→ **What the exercise asks**
Your reply should set down word for word each line below from the one with "staining of cervical" through the final line, both included, but none of the pictures.
(Given material)
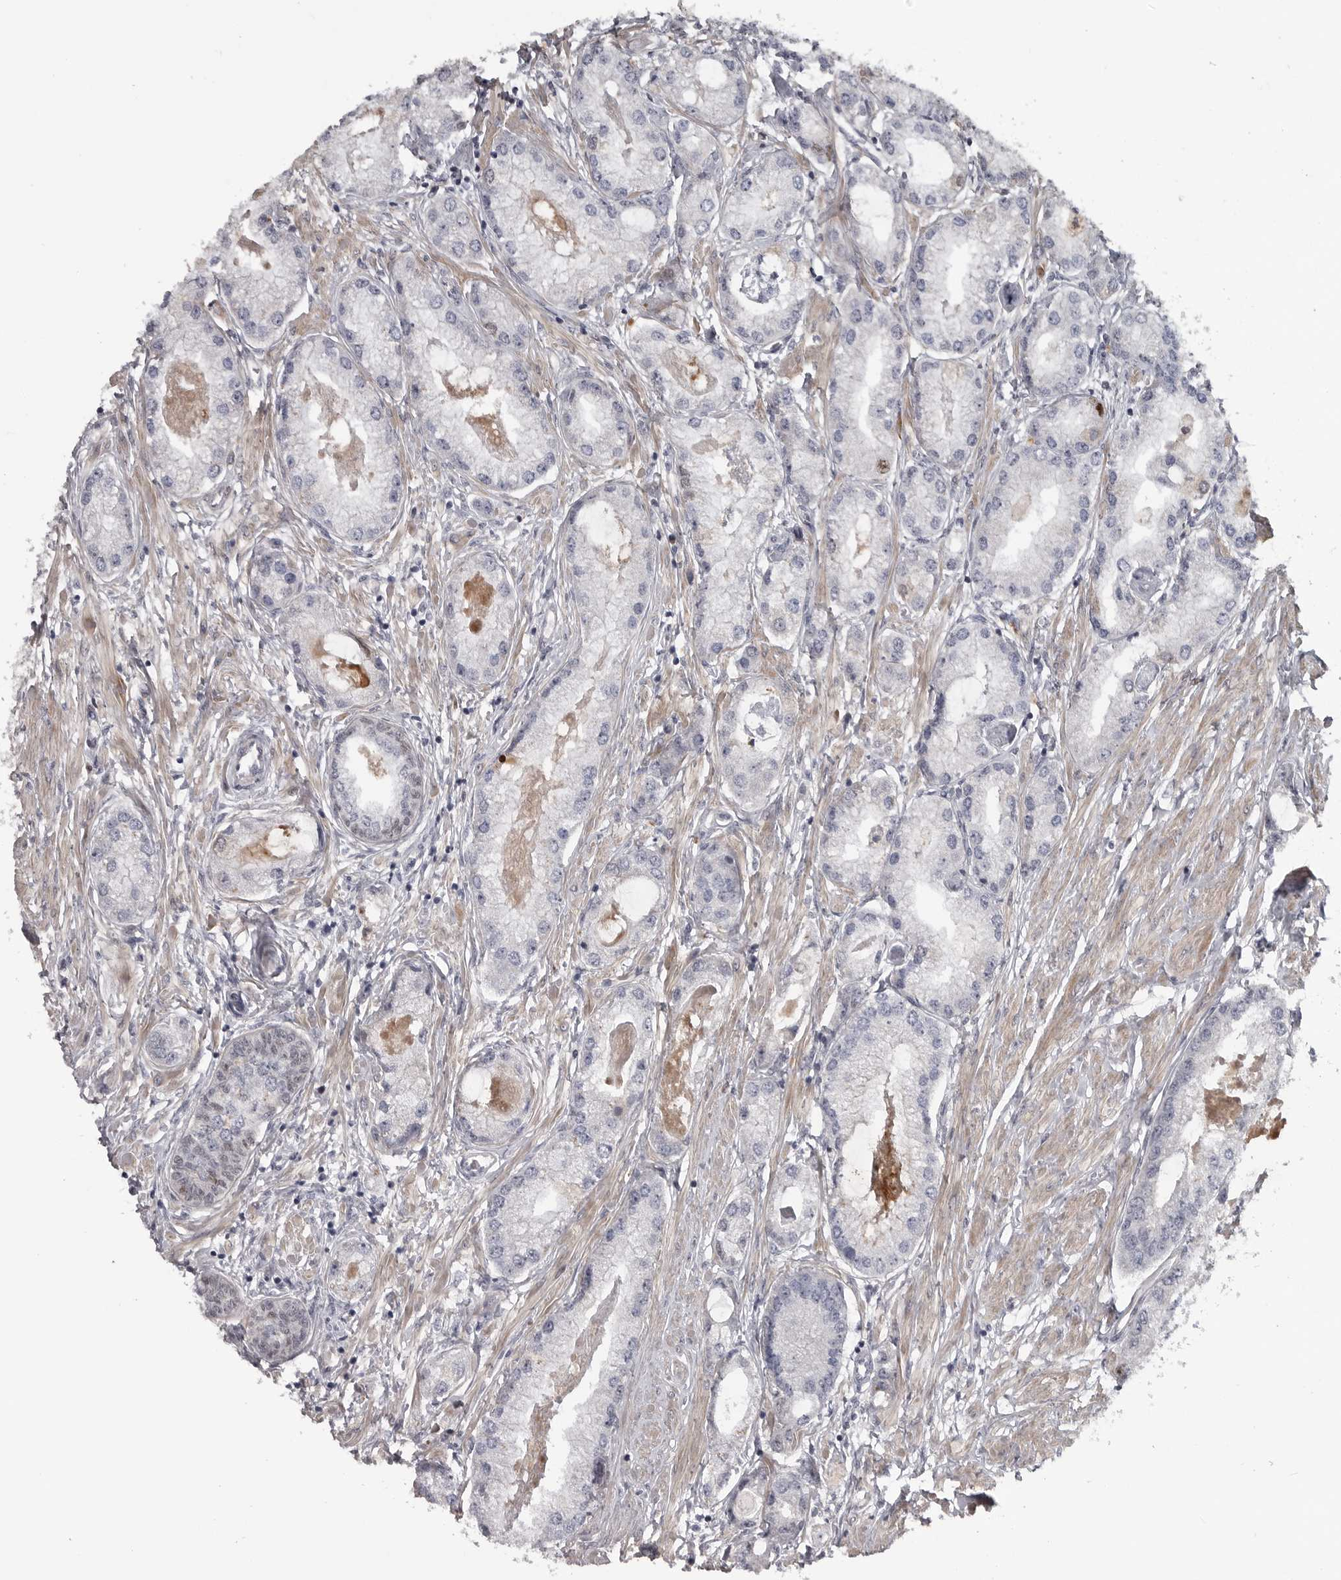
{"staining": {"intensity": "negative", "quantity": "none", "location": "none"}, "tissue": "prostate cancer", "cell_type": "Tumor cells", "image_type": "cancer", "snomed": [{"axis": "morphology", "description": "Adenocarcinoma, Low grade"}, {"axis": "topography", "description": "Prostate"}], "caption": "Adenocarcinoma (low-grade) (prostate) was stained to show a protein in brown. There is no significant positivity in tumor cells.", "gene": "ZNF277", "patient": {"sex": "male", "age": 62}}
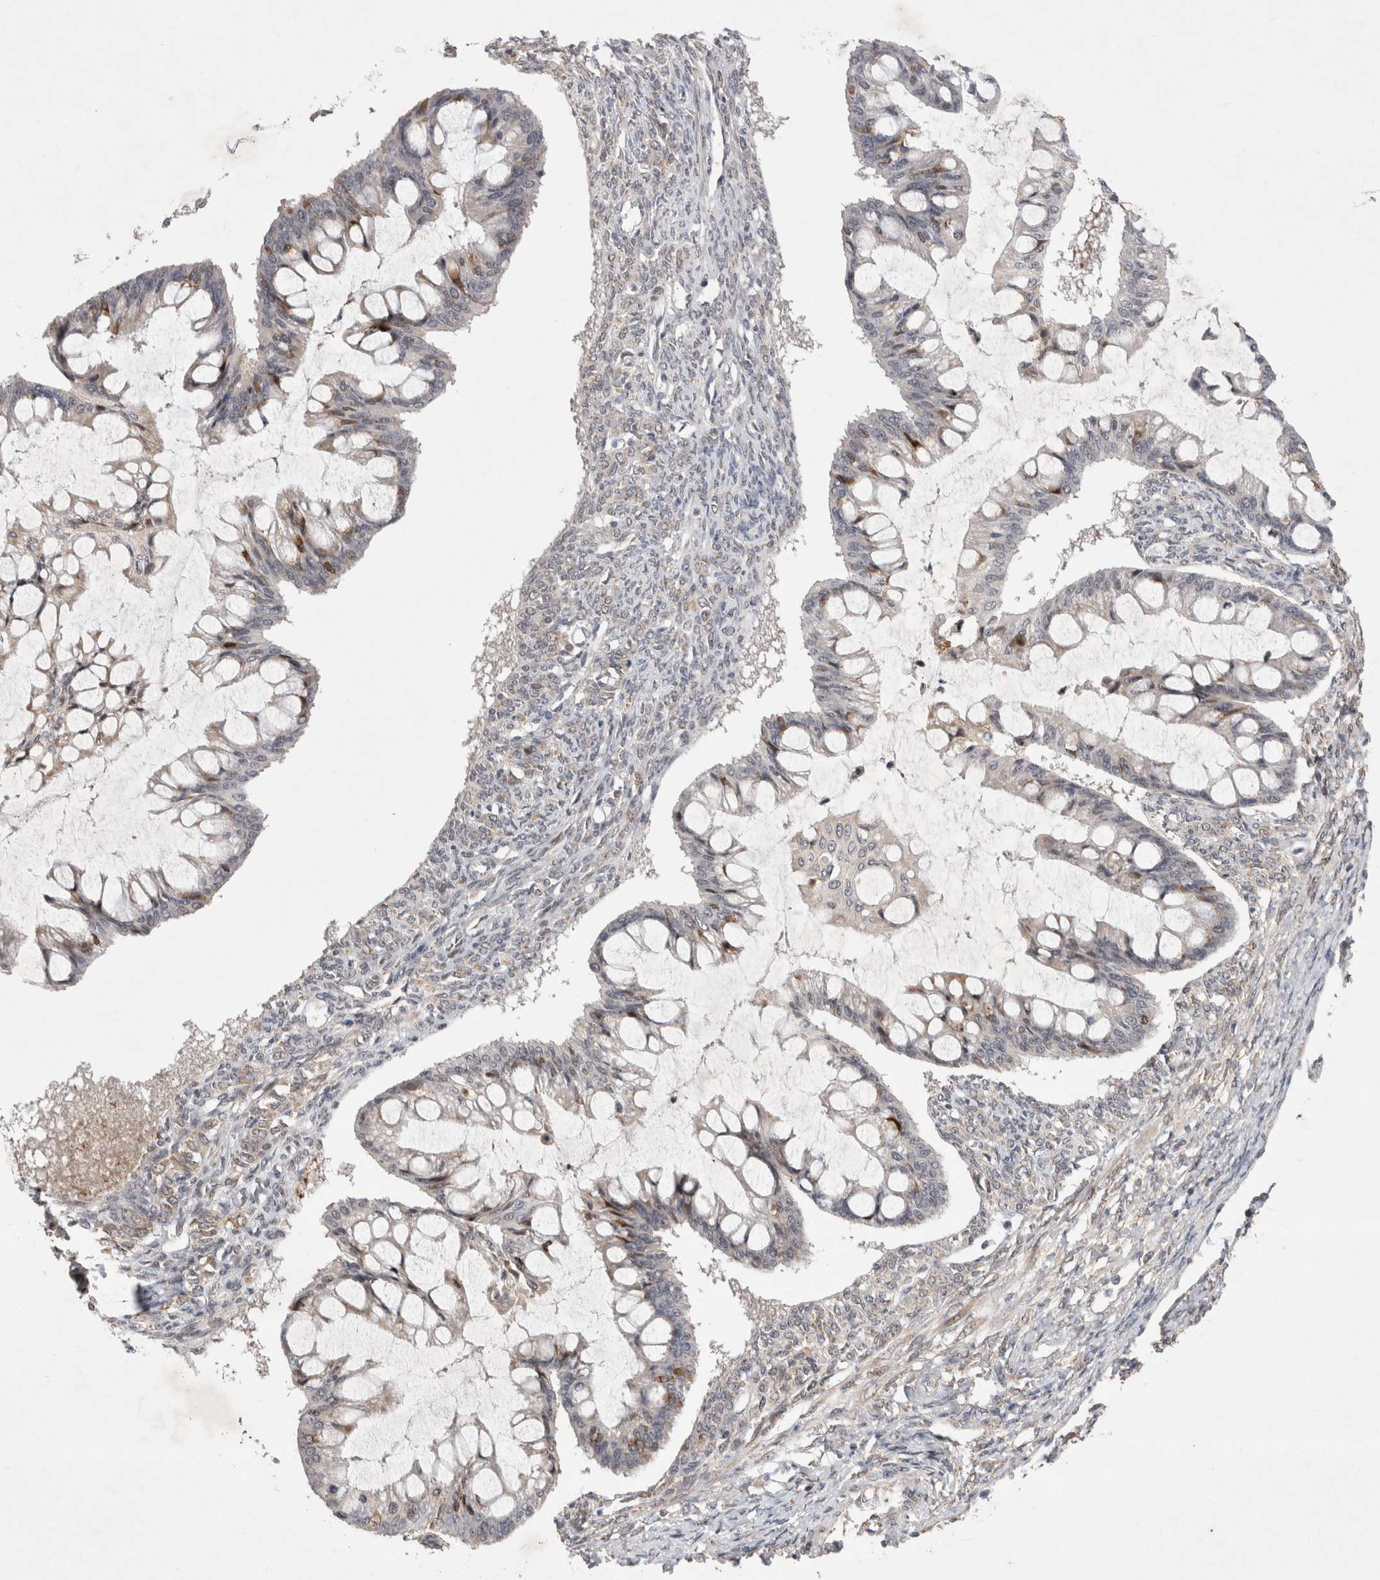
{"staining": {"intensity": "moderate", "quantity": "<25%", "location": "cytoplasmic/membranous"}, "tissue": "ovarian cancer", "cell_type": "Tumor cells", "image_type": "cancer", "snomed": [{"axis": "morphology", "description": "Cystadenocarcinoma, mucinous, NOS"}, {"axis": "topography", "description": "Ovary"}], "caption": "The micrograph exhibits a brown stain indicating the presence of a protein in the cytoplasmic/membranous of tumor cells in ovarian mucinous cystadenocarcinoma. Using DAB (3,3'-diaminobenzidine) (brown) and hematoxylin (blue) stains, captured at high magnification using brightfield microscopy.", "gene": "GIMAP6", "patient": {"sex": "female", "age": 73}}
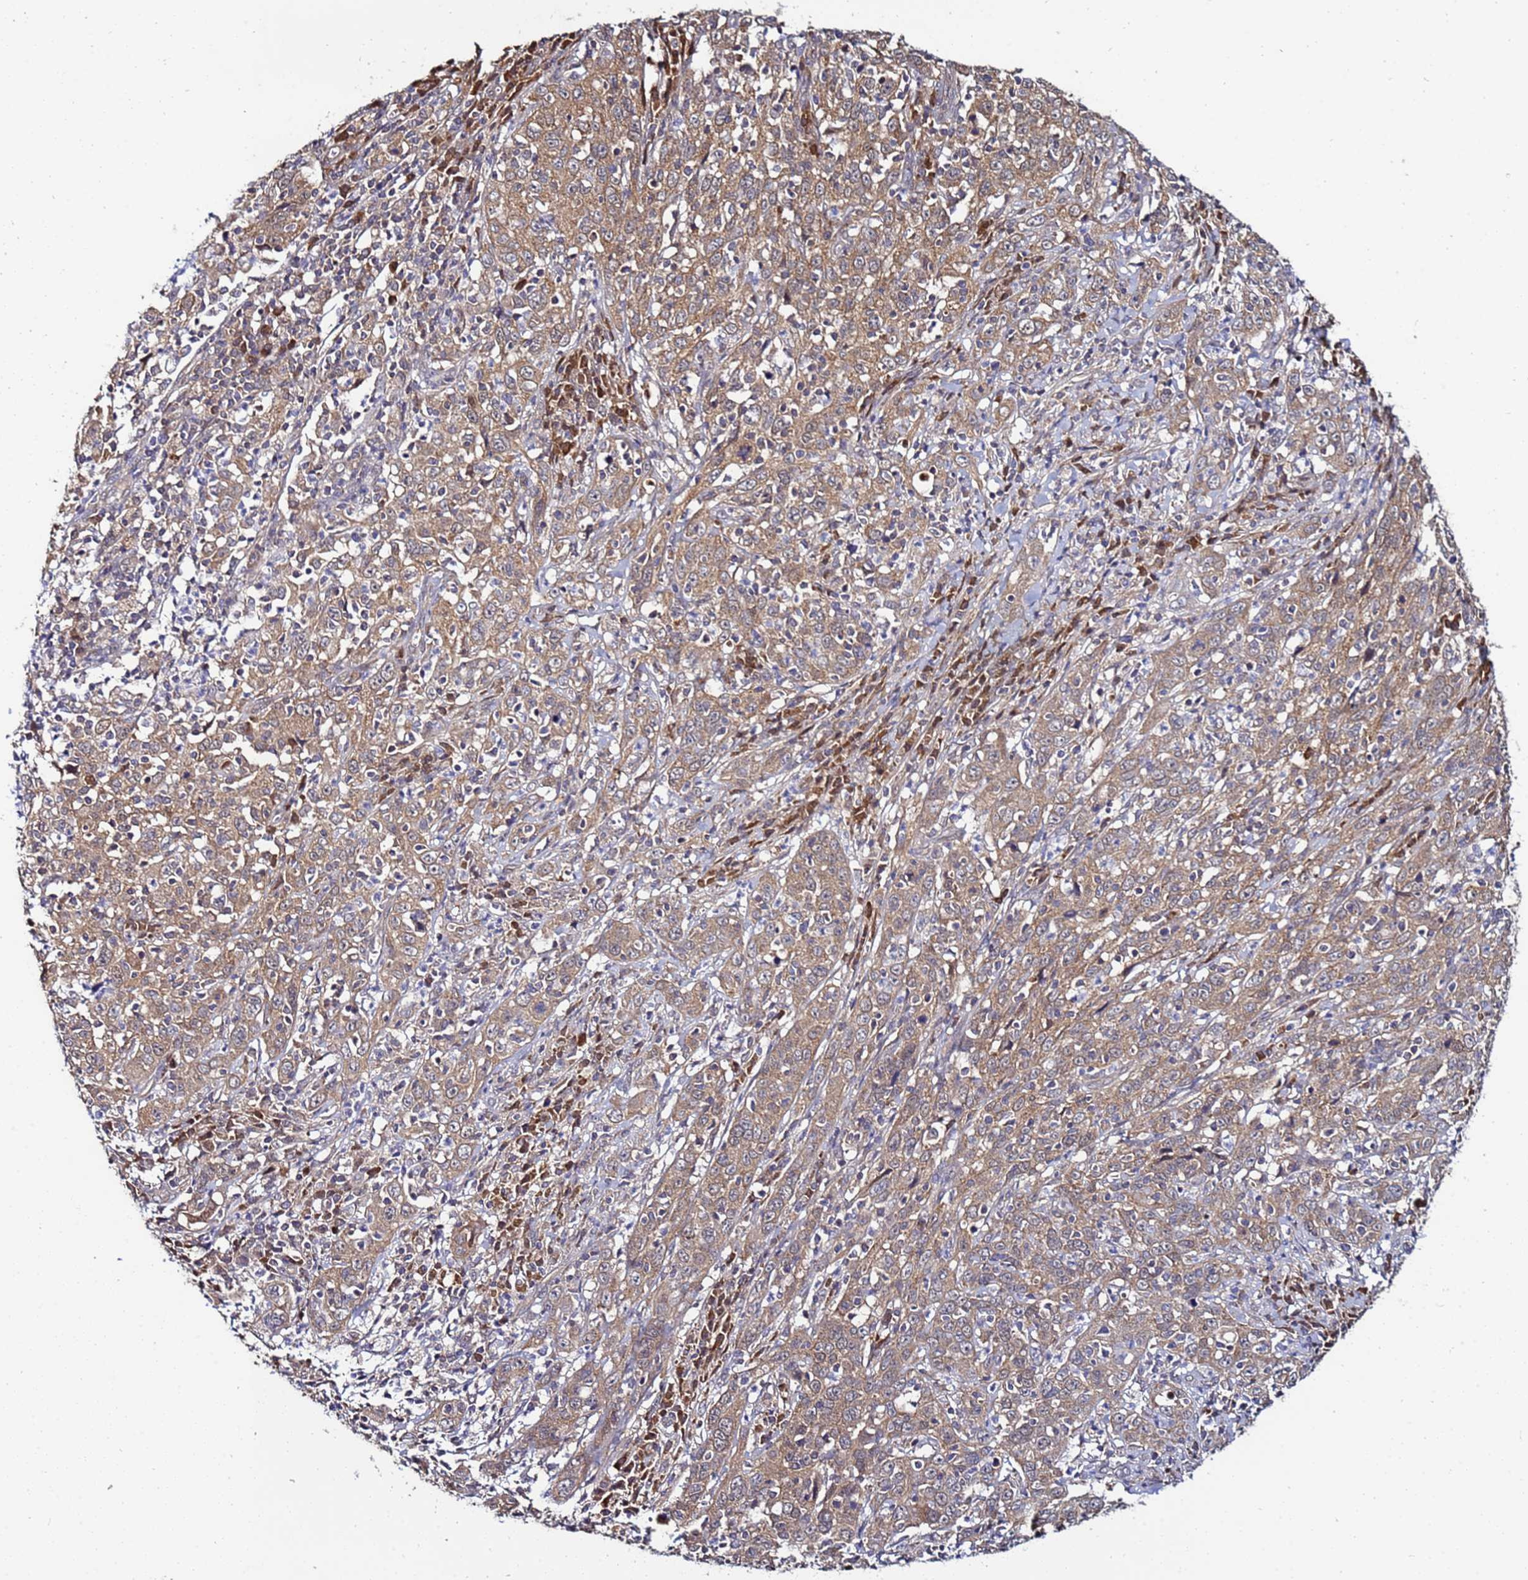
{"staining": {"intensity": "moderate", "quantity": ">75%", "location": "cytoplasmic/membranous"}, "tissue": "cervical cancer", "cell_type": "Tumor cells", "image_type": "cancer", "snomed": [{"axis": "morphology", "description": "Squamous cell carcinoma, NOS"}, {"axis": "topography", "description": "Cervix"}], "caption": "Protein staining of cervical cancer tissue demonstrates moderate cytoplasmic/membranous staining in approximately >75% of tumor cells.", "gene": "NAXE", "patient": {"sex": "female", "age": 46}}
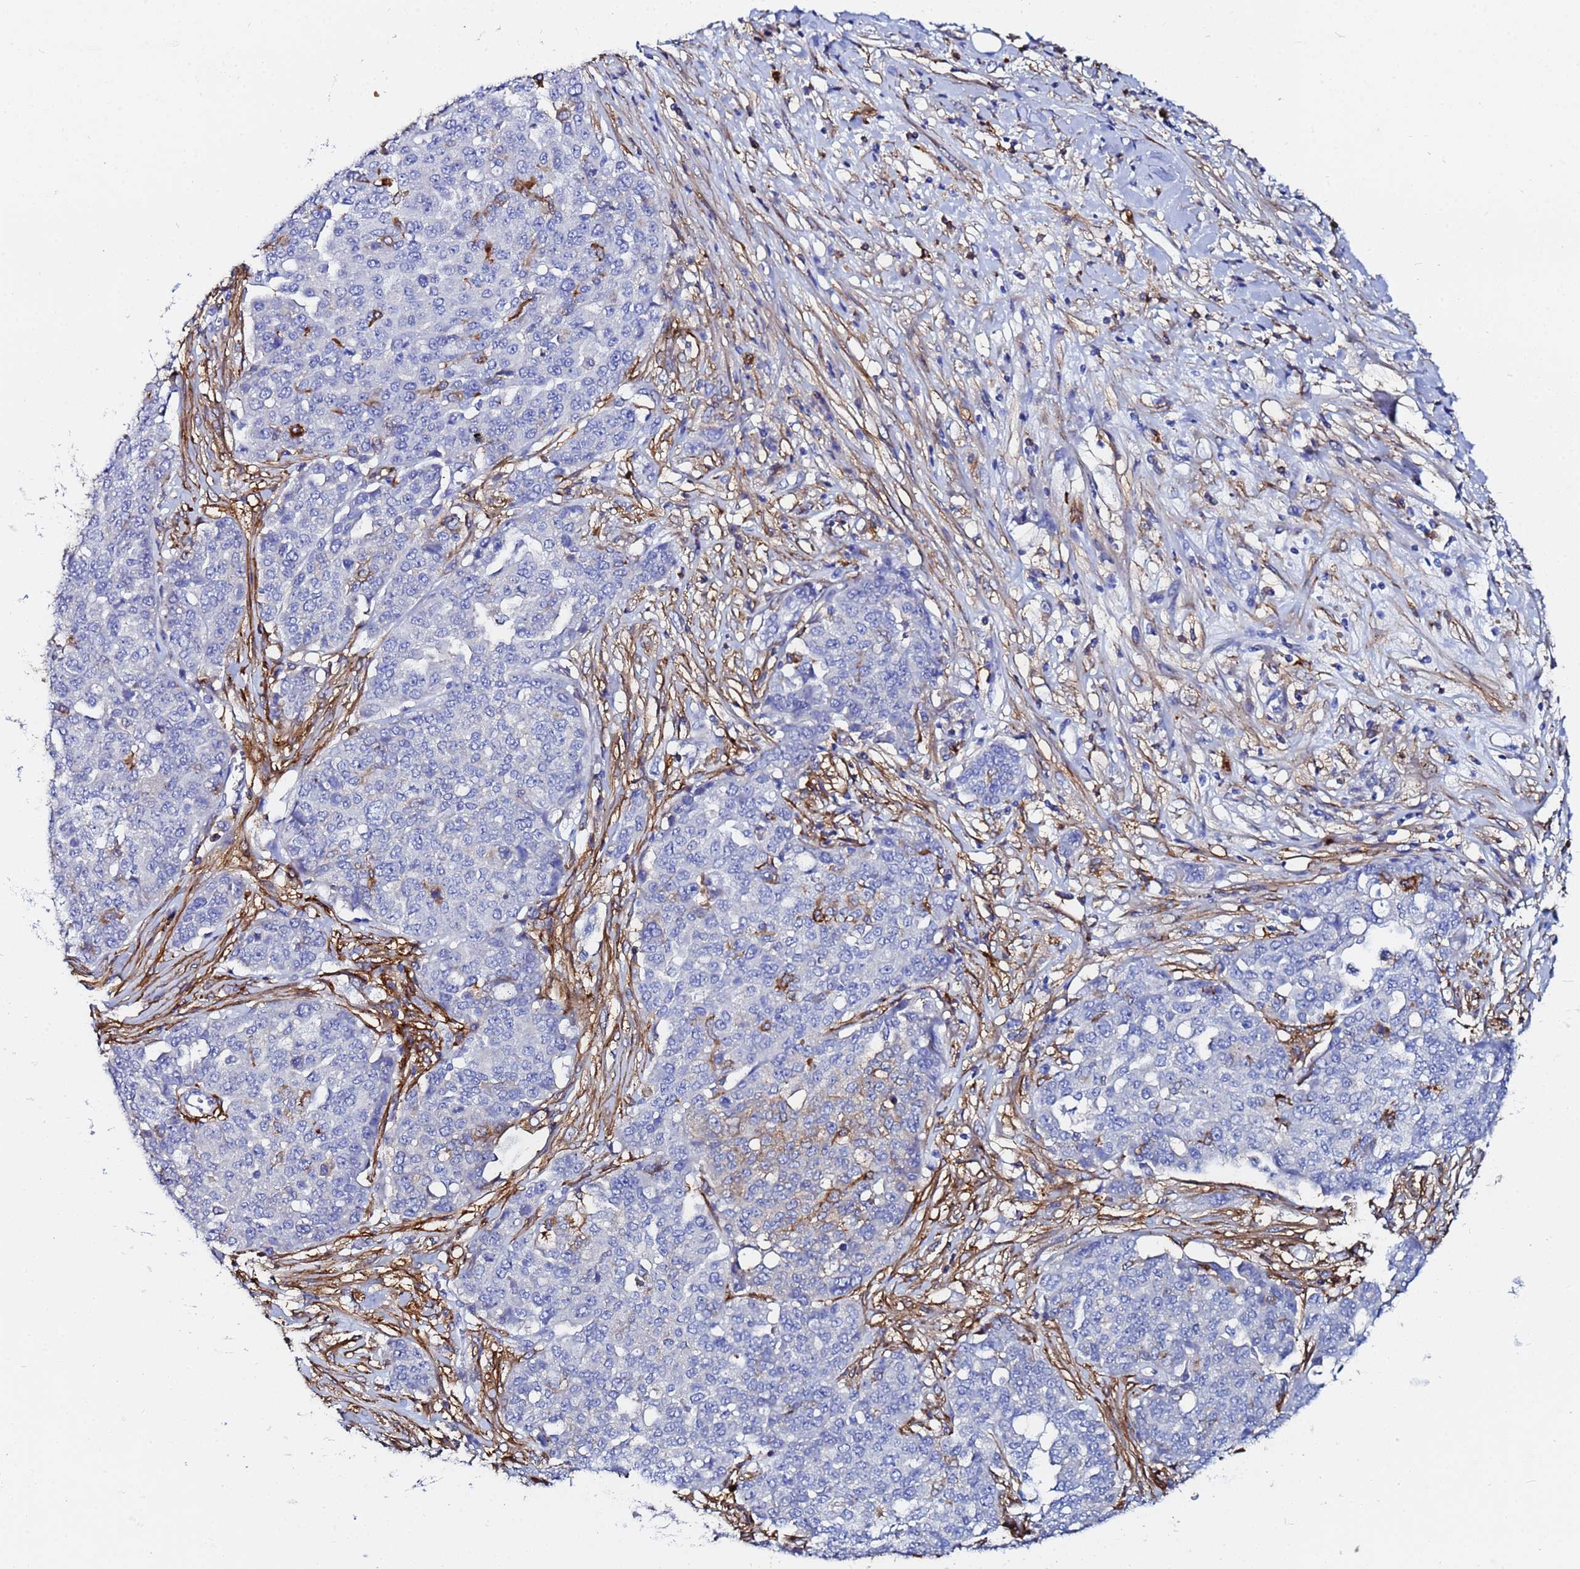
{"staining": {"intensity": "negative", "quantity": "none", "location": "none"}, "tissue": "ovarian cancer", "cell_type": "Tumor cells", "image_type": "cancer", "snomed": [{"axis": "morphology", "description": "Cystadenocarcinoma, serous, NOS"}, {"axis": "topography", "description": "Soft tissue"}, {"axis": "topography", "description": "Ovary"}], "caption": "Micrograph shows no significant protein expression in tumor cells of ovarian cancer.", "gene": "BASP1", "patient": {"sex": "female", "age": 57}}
(End Given material)
→ **Exercise result**
{"staining": {"intensity": "moderate", "quantity": ">75%", "location": "cytoplasmic/membranous"}, "tissue": "cervical cancer", "cell_type": "Tumor cells", "image_type": "cancer", "snomed": [{"axis": "morphology", "description": "Squamous cell carcinoma, NOS"}, {"axis": "topography", "description": "Cervix"}], "caption": "Protein staining of cervical cancer tissue demonstrates moderate cytoplasmic/membranous staining in approximately >75% of tumor cells.", "gene": "NAXE", "patient": {"sex": "female", "age": 46}}
{"staining": {"intensity": "negative", "quantity": "none", "location": "none"}, "tissue": "ovarian cancer", "cell_type": "Tumor cells", "image_type": "cancer", "snomed": [{"axis": "morphology", "description": "Cystadenocarcinoma, serous, NOS"}, {"axis": "topography", "description": "Soft tissue"}, {"axis": "topography", "description": "Ovary"}], "caption": "Micrograph shows no significant protein expression in tumor cells of ovarian cancer.", "gene": "BASP1", "patient": {"sex": "female", "age": 57}}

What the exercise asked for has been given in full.